Marcus was quiet for a long moment. Then he reached under his desk and pulled out the bowl of candy he always kept there.
"Chocolate or butterscotch?" he asked gently.
She took a chocolate, confused.
"I think," Marcus said carefully, "we all have different versions of ourselves. The version that reads bedtime stories to my daughter isn't the same version that protects this building at 3 AM. They can't be. One is too soft for the night. The other would be too hard for the day."
"But how do you... switch?"
Marcus smiled, but it was sad. "That's the question, isn't it? Some nights, I drive home and realize I don't remember deciding to cross the line between them. Some mornings, I look in the mirror and barely recognize the person looking back." He paused. "My wife says I talk in my sleep now. Apparently, Night Marcus has things to say that Day Marcus never would."
The intern studied him. "Is it worth it? Splitting yourself like that?"
Marcus thought about the executive behind bars, about the two attempted burglaries that never made the news, about the gas leak that didn't become a tragedy, about this young woman standing safely in front of him having a normal Tuesday morning.
"Ask me on my daughter's graduation day," he said. "When that college fund is full. When I retire with both versions of myself still intact enough to enjoy it."

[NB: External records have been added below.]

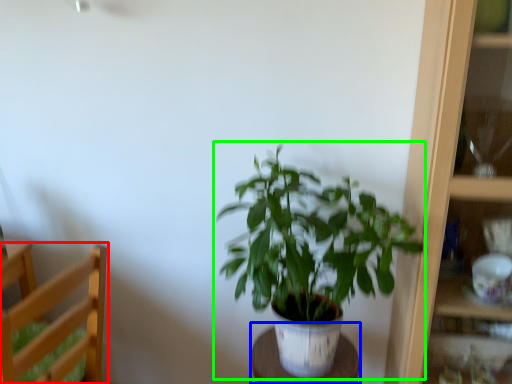
Question: Which is farther away from furniture (highlighted by a red box)? table (highlighted by a blue box) or houseplant (highlighted by a green box)?

Choices:
 (A) table
 (B) houseplant

Answer: (A)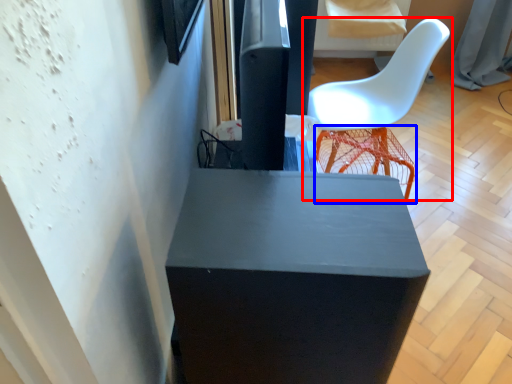
Question: Among these objects, which one is nearest to the camera, chair (highlighted by a red box) or bar stool (highlighted by a blue box)?

Choices:
 (A) chair
 (B) bar stool

Answer: (A)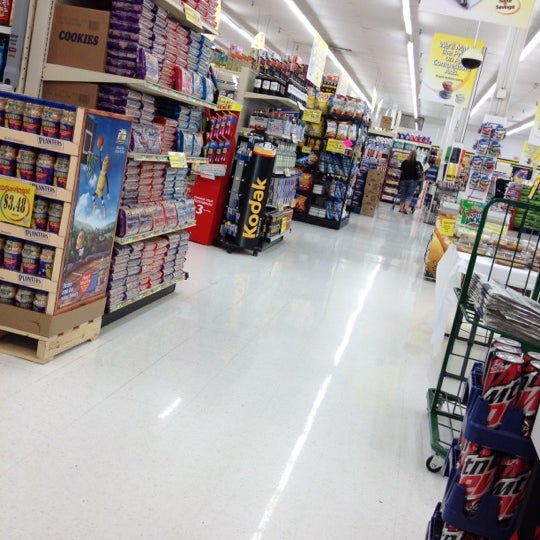
This screenshot has height=540, width=540. What are the coordinates of `wall` in the screenshot? It's located at (436, 127), (512, 144).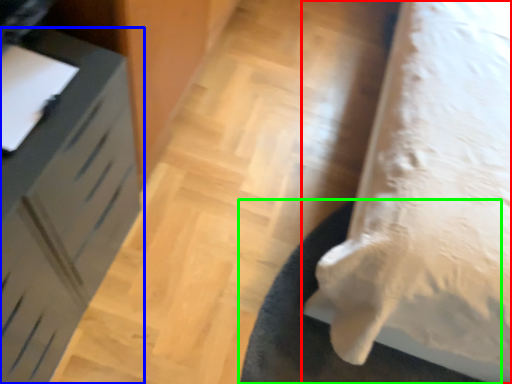
Question: Which object is positioned closest to furniture (highlighted by a red box)? Select from furniture (highlighted by a blue box) and mat (highlighted by a green box).

Choices:
 (A) furniture
 (B) mat

Answer: (B)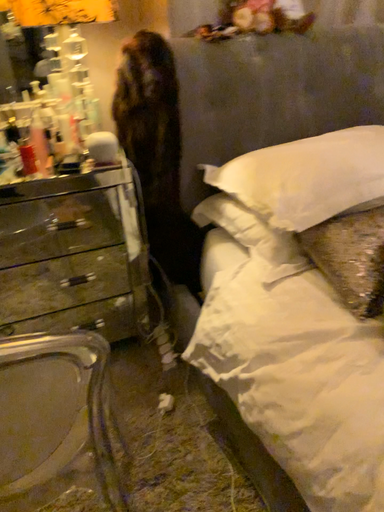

She nodded slowly and turned to leave, then looked back. "For what it's worth? I'm glad both of you exist. I just... I hope you find a way to live with each other."
After she left, Marcus sat at his desk, the morning sun streaming through the glass doors, the building coming alive with the sounds of a normal workday. In twelve hours, the sun would set. The building would empty. And the other Marcus, would emerge again.